Some important changes in the upcoming releases of Arpeggio/textX parsers • Random bits and pieces

In PEG there is an ordered choice expression which operates by trying each alternative from left to right, takes the first that succeeds and proceeds never returning to the following alternatives in case the one chosen proves as incapable of finishing the parsing process.

Ordered choice might look deceptively similar to regular expressions alternative match but there is an important difference.
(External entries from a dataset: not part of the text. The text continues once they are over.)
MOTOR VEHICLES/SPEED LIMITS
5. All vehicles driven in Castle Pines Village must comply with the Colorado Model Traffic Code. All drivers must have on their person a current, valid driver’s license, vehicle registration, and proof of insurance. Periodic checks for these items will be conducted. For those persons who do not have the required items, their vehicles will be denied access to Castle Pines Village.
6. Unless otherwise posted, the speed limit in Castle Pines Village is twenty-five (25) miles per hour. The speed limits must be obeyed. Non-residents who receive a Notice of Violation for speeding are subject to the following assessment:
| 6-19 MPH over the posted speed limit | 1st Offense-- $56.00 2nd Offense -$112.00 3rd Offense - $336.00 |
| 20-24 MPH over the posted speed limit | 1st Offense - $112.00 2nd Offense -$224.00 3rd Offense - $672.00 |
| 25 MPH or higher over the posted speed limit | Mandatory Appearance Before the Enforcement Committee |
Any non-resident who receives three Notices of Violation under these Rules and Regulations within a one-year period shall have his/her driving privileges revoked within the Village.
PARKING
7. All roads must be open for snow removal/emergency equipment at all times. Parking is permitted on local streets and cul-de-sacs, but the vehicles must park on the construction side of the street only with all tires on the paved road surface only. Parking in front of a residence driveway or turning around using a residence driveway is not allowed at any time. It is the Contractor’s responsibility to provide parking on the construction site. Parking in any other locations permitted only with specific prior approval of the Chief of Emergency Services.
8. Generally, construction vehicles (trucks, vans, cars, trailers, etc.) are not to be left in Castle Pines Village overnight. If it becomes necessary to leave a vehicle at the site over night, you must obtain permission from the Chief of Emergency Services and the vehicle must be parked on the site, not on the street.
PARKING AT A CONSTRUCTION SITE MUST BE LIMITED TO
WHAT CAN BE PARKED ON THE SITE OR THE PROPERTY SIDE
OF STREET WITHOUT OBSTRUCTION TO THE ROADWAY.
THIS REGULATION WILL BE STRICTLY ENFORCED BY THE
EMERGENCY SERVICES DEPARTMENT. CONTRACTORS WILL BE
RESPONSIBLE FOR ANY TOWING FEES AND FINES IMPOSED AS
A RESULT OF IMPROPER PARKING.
Let’s say that we are trying to match a | ab and the input is ab. Regular expression engine will try all alternatives and use the one that matches the longest part of the input, thus the second alternative (ab) succeeds. But, PEG will try alternatives from left to right and choose the first which succeeds, in this case a, leaving b in the input unconsumed. A consequence of this is that in PEG ab will never match! It is thus recommended to always order choice alternatives from the most specific to the most generic (e.g. ab | a in this case).
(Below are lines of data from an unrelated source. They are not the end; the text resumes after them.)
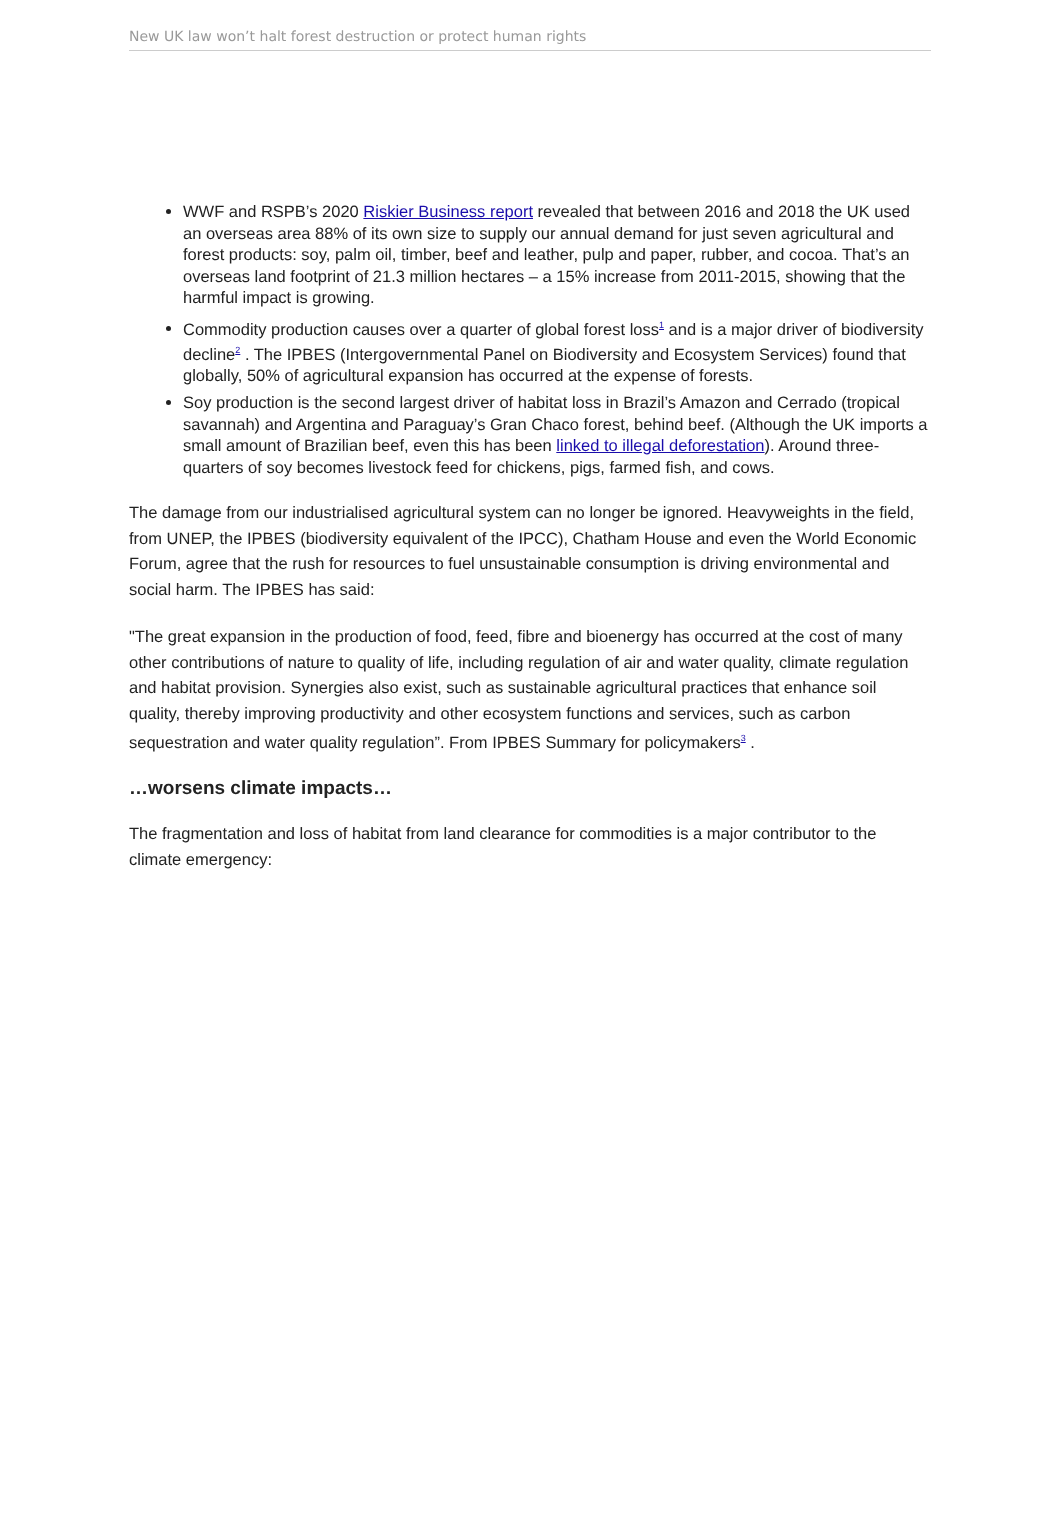New UK law won’t halt forest destruction or protect human rights
WWF and RSPB’s 2020 Riskier Business report revealed that between 2016 and 2018 the UK used an overseas area 88% of its own size to supply our annual demand for just seven agricultural and forest products: soy, palm oil, timber, beef and leather, pulp and paper, rubber, and cocoa. That’s an overseas land footprint of 21.3 million hectares – a 15% increase from 2011-2015, showing that the harmful impact is growing.
Commodity production causes over a quarter of global forest loss<sup>1</sup> and is a major driver of biodiversity decline<sup>2</sup> . The IPBES (Intergovernmental Panel on Biodiversity and Ecosystem Services) found that globally, 50% of agricultural expansion has occurred at the expense of forests.
Soy production is the second largest driver of habitat loss in Brazil’s Amazon and Cerrado (tropical savannah) and Argentina and Paraguay’s Gran Chaco forest, behind beef. (Although the UK imports a small amount of Brazilian beef, even this has been linked to illegal deforestation). Around three-quarters of soy becomes livestock feed for chickens, pigs, farmed fish, and cows.
The damage from our industrialised agricultural system can no longer be ignored. Heavyweights in the field, from UNEP, the IPBES (biodiversity equivalent of the IPCC), Chatham House and even the World Economic Forum, agree that the rush for resources to fuel unsustainable consumption is driving environmental and social harm. The IPBES has said:
"The great expansion in the production of food, feed, fibre and bioenergy has occurred at the cost of many other contributions of nature to quality of life, including regulation of air and water quality, climate regulation and habitat provision. Synergies also exist, such as sustainable agricultural practices that enhance soil quality, thereby improving productivity and other ecosystem functions and services, such as carbon sequestration and water quality regulation”. From IPBES Summary for policymakers<sup>3</sup> .
…worsens climate impacts…
The fragmentation and loss of habitat from land clearance for commodities is a major contributor to the climate emergency:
Another thing to consider are expressions that always succeed (let’s call them infallible) and expressions that may match empty (let’s call them nullable).

Infallible expressions are: Optional, ZeroOrMore, RegexMatch that may match empty, a Sequence of infallibles and OrderedChoice where at last one of the choices is infallible.

All infallible expressions must be nullable but not all nullable expressions are infallible. For example, lookahead expressions (also called syntactic predicates) And and Not never consume the input (thus are nullable) but may fail, thus are not infallible.

Currently, Arpeggio (and thus textX) tries to avoid some pitfalls and deviates slightly from PEG by using a sort of “soft failure”. E.g. consider this ordered choice:

a? | b

I’m using PEG/regex notation in examples for the sake of brevity.

And let’s say the input is b. Current version of Arpeggio tries to match a and then considers the failure to consume the input as a “soft failure” and continue to match b which succeeds.

The problem with this approach is that it clearly violates the PEG approach, thus defining different language. What is worse, it may misleadingly look to work as regular expressions which is far from the truth (as demonstrated above with a | ab) and may confuse both users with PEG as well as regex mental model.

In the upcoming 3.x version of Arpeggio I’ve changed the way matching is done to adhere to PEG rules. Thus, each expression either succeeds or not regardless of whether it consumed any input. This makes reasoning much easier but brings subtle differences that may break previous grammars. So be aware of these breaking changes!

First of all, when you have infallible expression as an alternative of an ordered choice (like in the example above), it will always succeed which would make further alternatives unreachable.

So, a? | b in PEG is always wrong as this expression will never match b because a? would succeed by matching empty and the parser would carry on with the next rule that follows the ordered choice. What you should write is (a | b)?.

Thus, the rule of the thumb is to never use infallible rules in choice alternatives.

The second, more serious problem, is using nullable expressions inside repetitions (Zero/OneOrMore). For example:

(a?)*

In the current version of Arpeggio, ZeroOrMore also uses “soft failure” and will terminate matching when there is no input consumed, which kinda shouldn’t introduce any problem. Indeed, I can’t think of any problem with this except that this grammar is not valid from the PEG standpoint as in PEG it introduces an infinite loop where ZeroOrMore repeatedly run nullable match which always succeeds while consuming nothing which leads the parser to the same state and thus produce the infinite loop. Also, using “soft failures” selectively complicates the design of Arpeggio and reasoning about grammars. It is so much easier to reason about the grammar when expressions either succeed or fail regardless of their surroundings and whether they consume the input or not.

Why I didn’t say using infallible expression inside repetitions then? Well, you can still make infinite loop by fallible expressions. Consider this:

(!a)*

This uses negative lookahead to assert that the next part of the input is not a. And since lookaheads don’t consume input, if this is true the parser will loop forever even though the negative lookahead is not infallible.

Luckily, all these invalid combinations are easy to catch (I think) so, before the next release, Arpeggio will have checks in place that will guide the users through fixings of the eventual problems in existing grammars that worked previously.

Thanks to Stanislav Pankevich who triggered interesting discussions which lead to these changes while working on the better error reporting in Arpeggio/textX.